Recognition of the APA ectoenzyme as a differentiation Ag on normal and transformed murine pre-B and immature B lymphocytes was achieved by using the BP-1 and 6C3 mAbs (4, 12, 13, 14). The BP-1/6C3 Ag was characterized as a homodimeric, phosphorylated cell surface glycoprotein comprising two disulfide-linked, 140-kDa subunits (4, 15). The deduced amino acid sequence of BP-1 cDNA predicted a type II membrane protein with a zinc-binding motif that characterizes members of the zinc-dependent metalloprotease family (15, 16). Enzymatic specificity analysis identified BP-1 as aminopeptidase A (APA), an ectopeptidase that selectively cleaves glutamyl and aspartyl residues from the N terminus of peptides such as angiotensin (17, 18, 19, 20, 21). In addition to its developmentally regulated expression on the B lineage cells, BP-1 is found on stromal cells in the bone marrow and the thymic cortex and on subpopulations of cells in the ovary and placenta (22, 23). Along with several other ectoenzymes, BP-1 is abundantly expressed on the brush border of the small intestine. It is also expressed by renal glomeruli, proximal renal tubules, and vascular endothelium in many organs (22, 23, 24, 25, 26, 27, 28).

Recorded information:
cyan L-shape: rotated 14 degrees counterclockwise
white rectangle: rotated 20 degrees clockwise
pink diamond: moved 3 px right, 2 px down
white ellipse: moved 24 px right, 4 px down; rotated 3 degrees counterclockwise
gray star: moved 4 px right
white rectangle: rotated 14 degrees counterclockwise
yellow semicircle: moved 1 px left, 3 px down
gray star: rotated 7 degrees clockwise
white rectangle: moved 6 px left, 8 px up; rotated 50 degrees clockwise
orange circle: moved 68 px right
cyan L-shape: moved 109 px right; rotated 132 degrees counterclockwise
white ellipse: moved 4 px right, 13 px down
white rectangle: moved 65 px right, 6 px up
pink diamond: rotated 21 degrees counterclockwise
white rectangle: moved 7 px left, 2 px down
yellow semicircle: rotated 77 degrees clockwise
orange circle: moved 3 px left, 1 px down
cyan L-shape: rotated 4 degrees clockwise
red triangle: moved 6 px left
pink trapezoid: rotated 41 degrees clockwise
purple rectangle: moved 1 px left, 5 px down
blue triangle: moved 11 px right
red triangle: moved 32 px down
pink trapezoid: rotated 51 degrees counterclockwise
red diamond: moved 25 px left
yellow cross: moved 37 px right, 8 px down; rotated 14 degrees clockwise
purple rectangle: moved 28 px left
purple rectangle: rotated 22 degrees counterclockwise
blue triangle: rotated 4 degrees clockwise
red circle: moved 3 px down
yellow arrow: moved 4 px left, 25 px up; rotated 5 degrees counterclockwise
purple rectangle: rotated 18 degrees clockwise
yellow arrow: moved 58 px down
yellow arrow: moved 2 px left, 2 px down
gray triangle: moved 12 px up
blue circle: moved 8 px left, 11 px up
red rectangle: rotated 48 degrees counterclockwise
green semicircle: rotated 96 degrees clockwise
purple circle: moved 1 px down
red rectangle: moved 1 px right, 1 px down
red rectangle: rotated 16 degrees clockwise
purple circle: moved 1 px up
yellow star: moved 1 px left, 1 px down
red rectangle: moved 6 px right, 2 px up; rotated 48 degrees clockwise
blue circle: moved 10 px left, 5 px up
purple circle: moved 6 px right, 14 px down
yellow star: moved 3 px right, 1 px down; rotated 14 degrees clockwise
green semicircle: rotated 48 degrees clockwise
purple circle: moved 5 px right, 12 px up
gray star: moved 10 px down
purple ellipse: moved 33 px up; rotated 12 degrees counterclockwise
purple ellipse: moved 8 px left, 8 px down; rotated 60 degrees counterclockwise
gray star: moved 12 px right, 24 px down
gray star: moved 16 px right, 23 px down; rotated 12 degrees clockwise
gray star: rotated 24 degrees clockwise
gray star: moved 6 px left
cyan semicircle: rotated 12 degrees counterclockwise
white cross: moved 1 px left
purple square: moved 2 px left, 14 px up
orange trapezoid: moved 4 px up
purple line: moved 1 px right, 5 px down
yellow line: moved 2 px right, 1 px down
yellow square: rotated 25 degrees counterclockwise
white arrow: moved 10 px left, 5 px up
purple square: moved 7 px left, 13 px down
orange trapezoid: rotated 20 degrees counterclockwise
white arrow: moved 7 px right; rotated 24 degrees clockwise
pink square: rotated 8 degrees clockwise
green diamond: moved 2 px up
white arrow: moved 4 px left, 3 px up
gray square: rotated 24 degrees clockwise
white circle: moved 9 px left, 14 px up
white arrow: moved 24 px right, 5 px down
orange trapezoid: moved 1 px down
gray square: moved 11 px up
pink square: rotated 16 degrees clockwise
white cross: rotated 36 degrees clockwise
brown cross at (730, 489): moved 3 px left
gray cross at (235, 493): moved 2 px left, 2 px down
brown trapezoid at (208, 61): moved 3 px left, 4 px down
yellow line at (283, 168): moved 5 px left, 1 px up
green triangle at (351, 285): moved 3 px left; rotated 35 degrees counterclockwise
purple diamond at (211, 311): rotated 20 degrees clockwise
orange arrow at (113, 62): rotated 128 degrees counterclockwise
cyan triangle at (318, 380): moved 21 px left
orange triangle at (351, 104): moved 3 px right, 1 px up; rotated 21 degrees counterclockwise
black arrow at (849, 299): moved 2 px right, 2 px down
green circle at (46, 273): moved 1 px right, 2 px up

The problem: According to the text on the BP-1/6C3 antigen, which residues does aminopeptidase A selectively cleave from the N terminus of peptides?

Exercise solution: Glutamyl and aspartyl residues.